On group topologies determined by families of sets

Let $G$ be an abelian group, and $F$ a downward directed family of subsets of $G.$ In \cite{P+Z}, I. Protasov and E. Zelenyuk describe the finest group topology $\mathcal{T}$ on $G$ under which $F$ converges to $0;$ in particular, their description yields a criterion for $\mathcal{T}$ to be Hausdorff.
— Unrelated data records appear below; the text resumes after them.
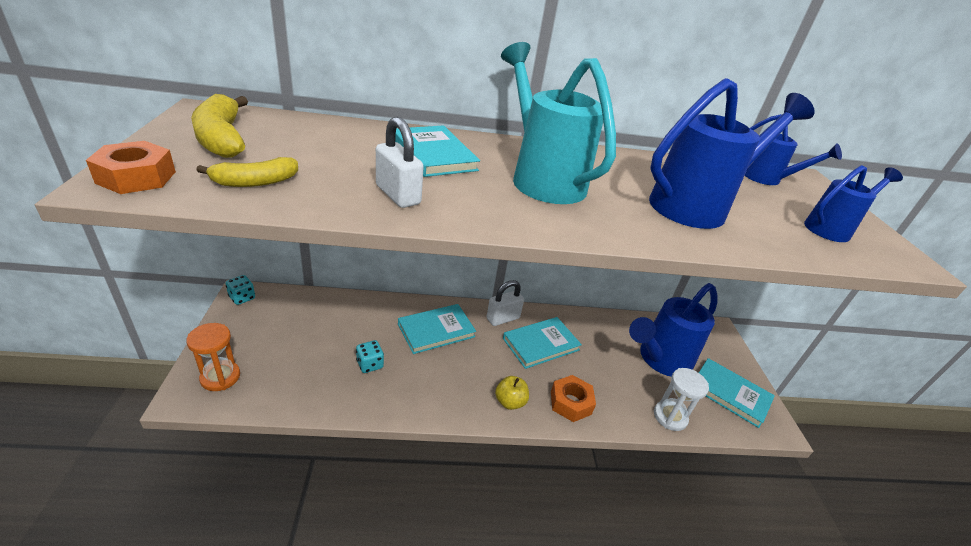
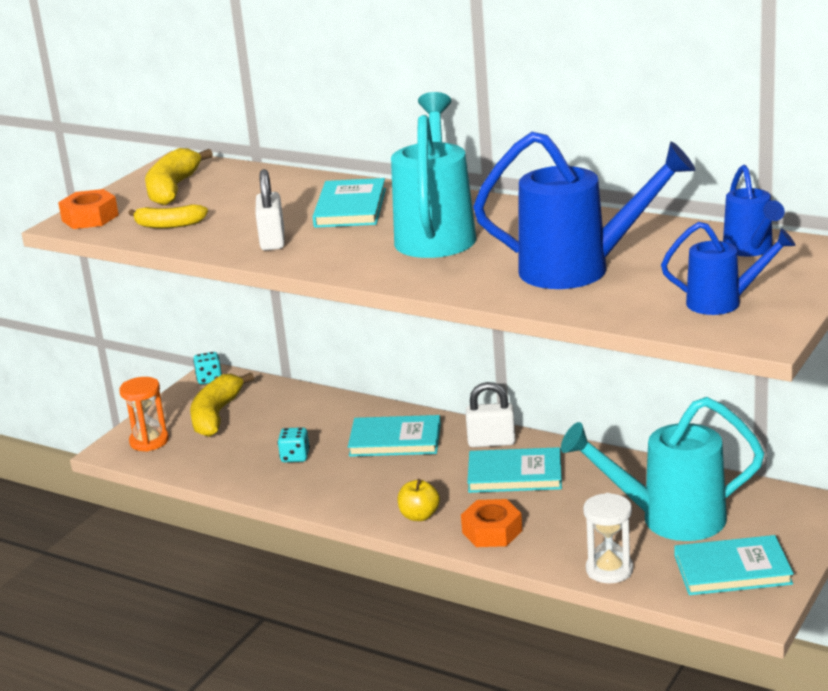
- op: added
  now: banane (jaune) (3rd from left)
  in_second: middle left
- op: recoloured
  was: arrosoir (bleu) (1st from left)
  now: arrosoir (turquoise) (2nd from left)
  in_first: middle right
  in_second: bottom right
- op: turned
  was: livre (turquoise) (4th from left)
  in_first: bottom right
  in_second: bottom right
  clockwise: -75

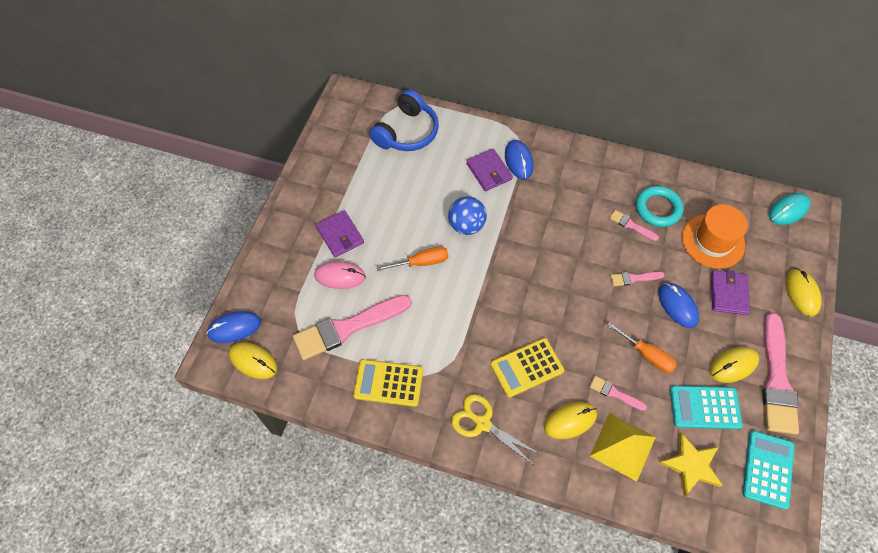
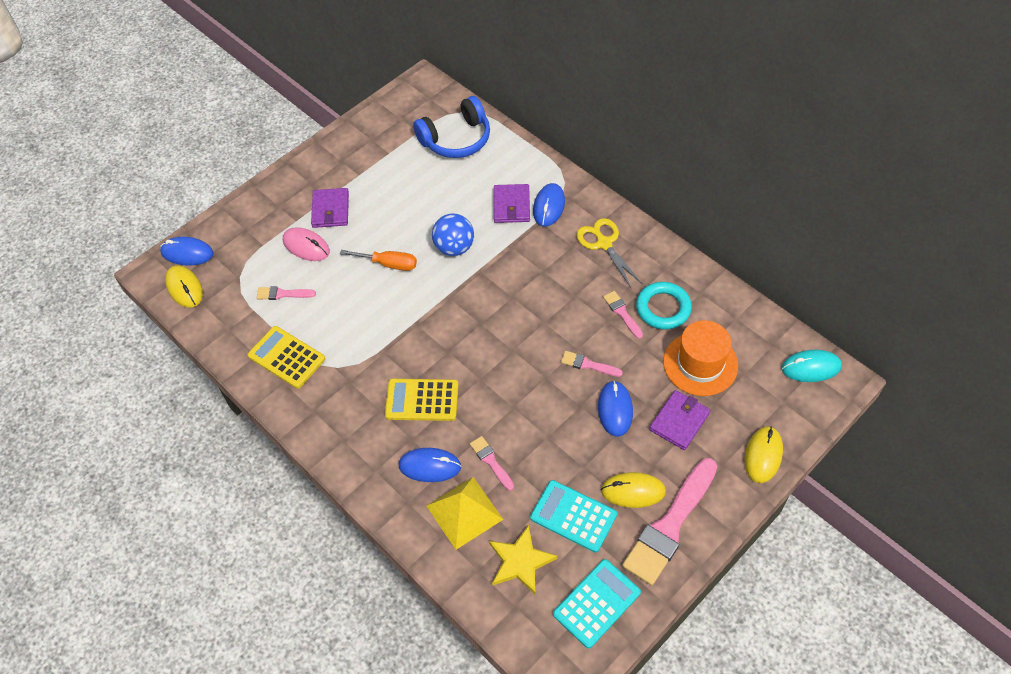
- op: resized
  was: pinceau (rose) (1st from left)
  in_first: centre
  in_second: middle left
  ratio: 0.46
- op: recoloured
  was: souris (jaune) (2nd from left)
  now: souris (bleu) (2nd from left)
  in_first: bottom centre
  in_second: bottom centre
- op: moved
  was: ciseaux (jaune)
  in_first: bottom centre
  in_second: centre
- op: removed
  was: tournevis (orange) (2nd from left)
  in_first: middle right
They then show that if $F$ is the filter of cofinite subsets of a countable subset $X\subseteq G$ (the Fr\'{e}chet filter on $X),$ there is a simpler criterion: $\mathcal{T}$ is Hausdorff if and only if for every $g\in G-\{0\}$ and positive integer $n,$ there is an $S\in F$ such that $g$ does not lie in the $ n $-fold sum $n(S\cup\{0\}\cup -S).$ In this note, their proof is adapted to a larger class of families $F.$ In particular, if $X$ is any infinite subset of $G,$ $\kappa$ any regular infinite cardinal $\leq\mathrm{card}(X),$ and $F$ the set of complements in $X$ of subsets of cardinality less than $\kappa,$ then the above criterion holds. We also give some negative examples, including a countable downward directed set $F$ (not of the above sort) of subsets of $\mathbb{Z}$ which satisfies the ''$g\notin n(S\cup\{0\}\cup -S)$'' condition but does not induce a Hausdorff topology.